OK, so maybe it’s mostly a commercial for the latest generation in the classic Orvis family of Battenkill reels…
… but this is so much our kind of angle on a famous fishery on the north-eastern seaboard of the USA – relevantly linking a big brand’s manufacturing heritage with the whole very funky, very now story of recovering post-industrial rivers.
As Tom Rosenbauer recalls in his voiceover, Vermont’s Battenkill…
… has always been always a working person’s river. Back in the 19th century it was covered up in mills that made everything from clothing to clothespins to chisels…
People say that Charles Orvis’s business was bolstered by the Battenkill – in actuality the Battenkill was almost fishless in the 19th century when he started the business, so the river probably never fished well in Charles Orvis’s lifetime.

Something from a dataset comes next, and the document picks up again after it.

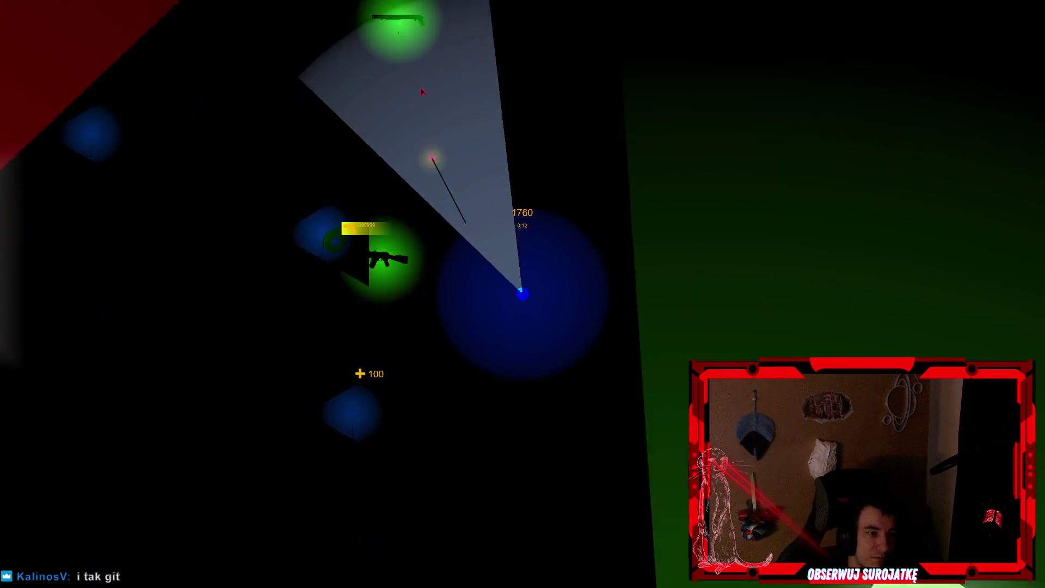
click(371, 140)
key(d)
click(370, 140)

Eventually the sheep farming went out west, the mills closed down and the water quality got better. Today the water quality is probably as good as it’s been in 150 years: the river runs cold, clear and clean, and the brook trout are always there…and now we’re seeing both large and small brown trout in the Battenkill, so it’s a really encouraging sign.
The Battenkill is still an honest, hard-working river – the trout are some of the toughest to catch anywhere, but they’re all wild, and the river hasn’t been stocked since 1973.
Damn, we’ve just had to add another river to our bucket list. And we may need to take a look at that new Battenkill disc drag reel too…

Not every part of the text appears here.